Sesungguhnya di awal pemerintahan SBY dunia sering memuji demokrasi Indonesia yang juga semakin bersih dari praktik korupsi. Negara-negara besar seperti AS dan Eropa sudah semakin akrab dengan para pejabat pemerintah Indonesia yang mulai dianggap sejajar dengan pejabat Barat itu.

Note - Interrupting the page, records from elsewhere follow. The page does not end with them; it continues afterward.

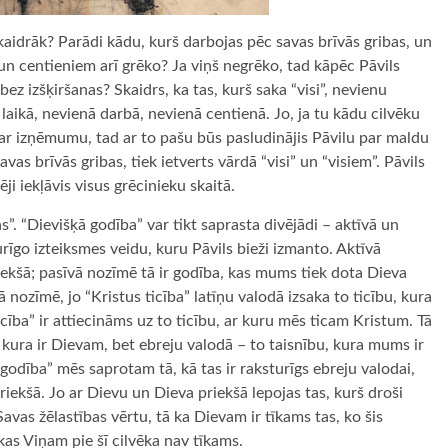
skaidrāk? Parādi kādu, kurš darbojas pēc savas brīvās gribas, un
un centieniem arī grēko? Ja viņš negrēko, tad kāpēc Pāvils
z izšķiršanas? Skaidrs, ka tas, kurš saka “visi”, nevienu
aikā, nevienā darbā, nevienā centienā. Jo, ja tu kādu cilvēku
par izņēmumu, tad ar to pašu būs pasludinājis Pāvilu par maldu
vas brīvās gribas, tiek ietverts vārdā “visi” un “visiem”. Pāvils
ji iekļāvis visus grēcinieku skaitā.
s”. “Dievišķā godība” var tikt saprasta divējādi – aktīvā un
urīgo izteiksmes veidu, kuru Pāvils bieži izmanto. Aktīvā
ekšā; pasīvā nozīmē tā ir godība, kas mums tiek dota Dieva
 nozīmē, jo “Kristus ticība” latīņu valodā izsaka to ticību, kura
cība” ir attiecināms uz to ticību, ar kuru mēs ticam Kristum. Tā
, kura ir Dievam, bet ebreju valodā – to taisnību, kura mums ir
godība” mēs saprotam tā, kā tas ir raksturīgs ebreju valodai,
iekšā. Jo ar Dievu un Dieva priekšā lepojas tas, kurš droši
Savas žēlastības vērtu, tā ka Dievam ir tīkams tas, ko šis
kas Viņam pie šī cilvēka nav tīkams.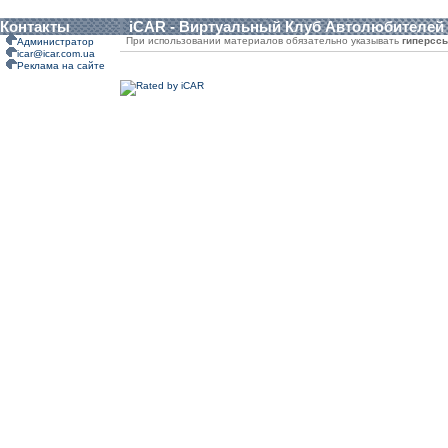
Контакты
iCAR - Виртуальный Клуб Автолюбителей
При использовании материалов обязательно указывать
гиперсс
Администратор
icar@icar.com.ua
Реклама на сайте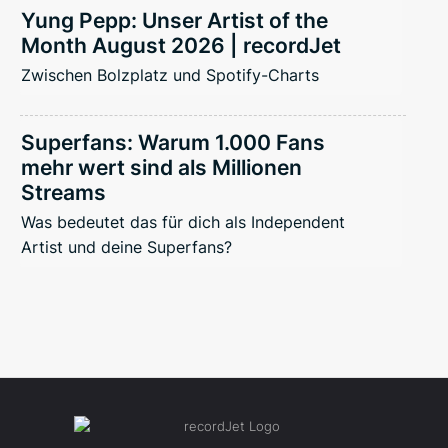
Yung Pepp: Unser Artist of the
Month August 2026 | recordJet
Zwischen Bolzplatz und Spotify-Charts
Superfans: Warum 1.000 Fans
mehr wert sind als Millionen
Streams
Was bedeutet das für dich als Independent
Artist und deine Superfans?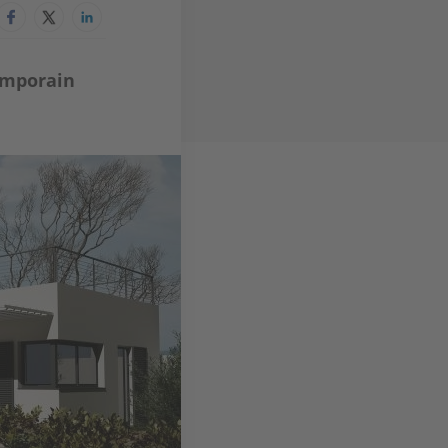
emporain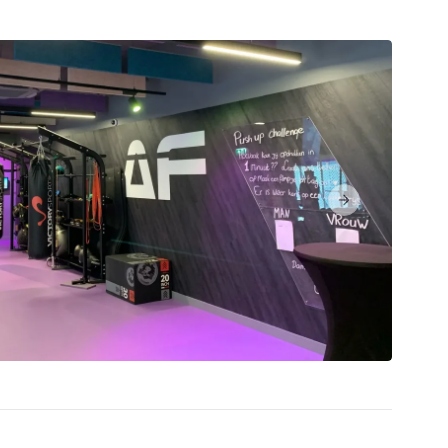
Next slide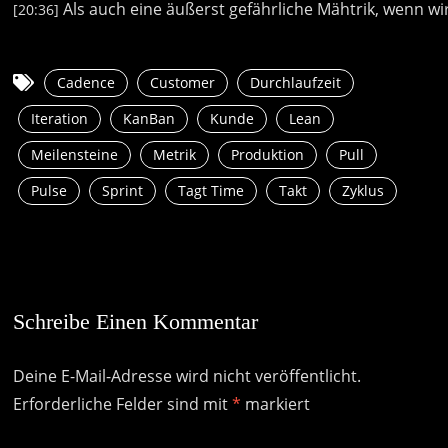
Als
auch
eine
äußerst
gefährliche
Mähtrik,
wenn
wi
[20:36]
Cadence
Customer
Durchlaufzeit
Iteration
KanBan
Kunde
Lean
Meilensteine
Metrik
Produktion
Pull
Pulse
Sprint
Tagt Time
Takt
Zyklus
Schreibe Einen Kommentar
Deine E-Mail-Adresse wird nicht veröffentlicht.
Erforderliche Felder sind mit
*
markiert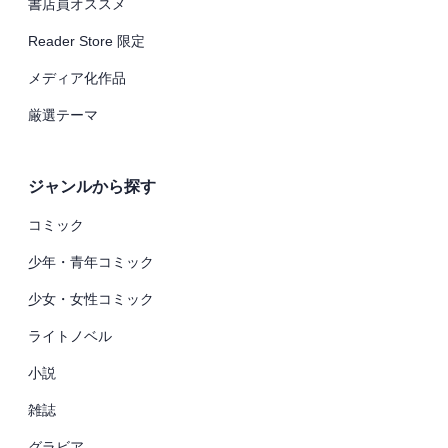
書店員オススメ
Reader Store 限定
メディア化作品
厳選テーマ
ジャンルから探す
コミック
少年・青年コミック
少女・女性コミック
ライトノベル
小説
雑誌
グラビア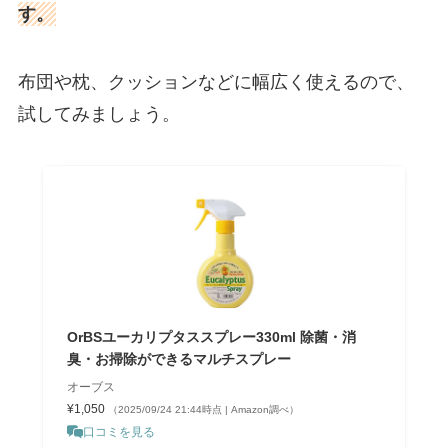
す。
布団や枕、クッションなどに幅広く使えるので、
試してみましょう。
OrBSユーカリプタススプレー330ml 除菌・消
臭・お掃除ができるマルチスプレー
オーブス
¥1,050
（2025/09/24 21:44時点 | Amazon調べ）
口コミを見る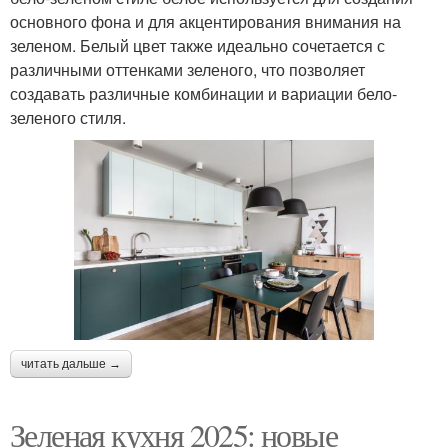
основного фона и для акцентирования внимания на
зеленом. Белый цвет также идеально сочетается с
различными оттенками зеленого, что позволяет
создавать различные комбинации и вариации бело-
зеленого стиля.
читать дальше →
Зеленая кухня 2025: новые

Namun dengan lahirnya berbagai undang-undang baru terkait pemilihan umum termasuk pemilihan kepala derah, demokrasi Indonesia mulai dirasakan semakin mahal. KPK semakin sering menangkapi pejabat yang dipilih langsung oleh masyarakat.Â
Tindakan yang dilakukan pada umumnya menerima suap dari pengusaha hingga menerima uang dari staf untuk diangkat menjadi pejabat.
Dulu ada usulan agar Komisi Pemilihan Umum (KPU) dan Badan Pengawasan Pemilu (Bawaslu) dapat membuat sistem agar warga masyarakat biasa dapat dicalonkan menjadi pejabat publik tanpa harus mengeluarkan uang. Bahkan muncul gagasan agar calon independen dimungkinkan tanpa harus melalui partai politik untuk mengurangi biaya tersebut.
Namun sepertinya gagasan itu cepat menguap dan masyarakat tidak terlalu mendukungnya. Masyarakat juga sepertinya sudah makin banyak yang tidak terlalu keras lagi menentang korupsi.
Kini di tahun 2018 ini upaya pemberantasan korupsi di Indonesia ditandai dengan adanya peraturan yang memadai dan juga lembaga pemberantasan yang kuat yakni KPK. Namun sayangnya undang-undang pemilu tidak buat sejalan dengan upaya pemberatasan korupsi tersebut.Â
Akibatnya hampir setiap bulan masyarakat menyaksikan operasi tangkap tangan yang dilakukan KPK terhadap para pejabat publik yang masih tega mengambil uang rakyat mungkin bukan saja memperkaya diri tapi untuk membayar ongkos demokrasi itu.
Semoga ini menjadi bahan perenungan bagi para calon legilastif/pejabat publik dalam pemilu 2019 ini agar tidak ada lagi pejabat yang melakukan korupsi.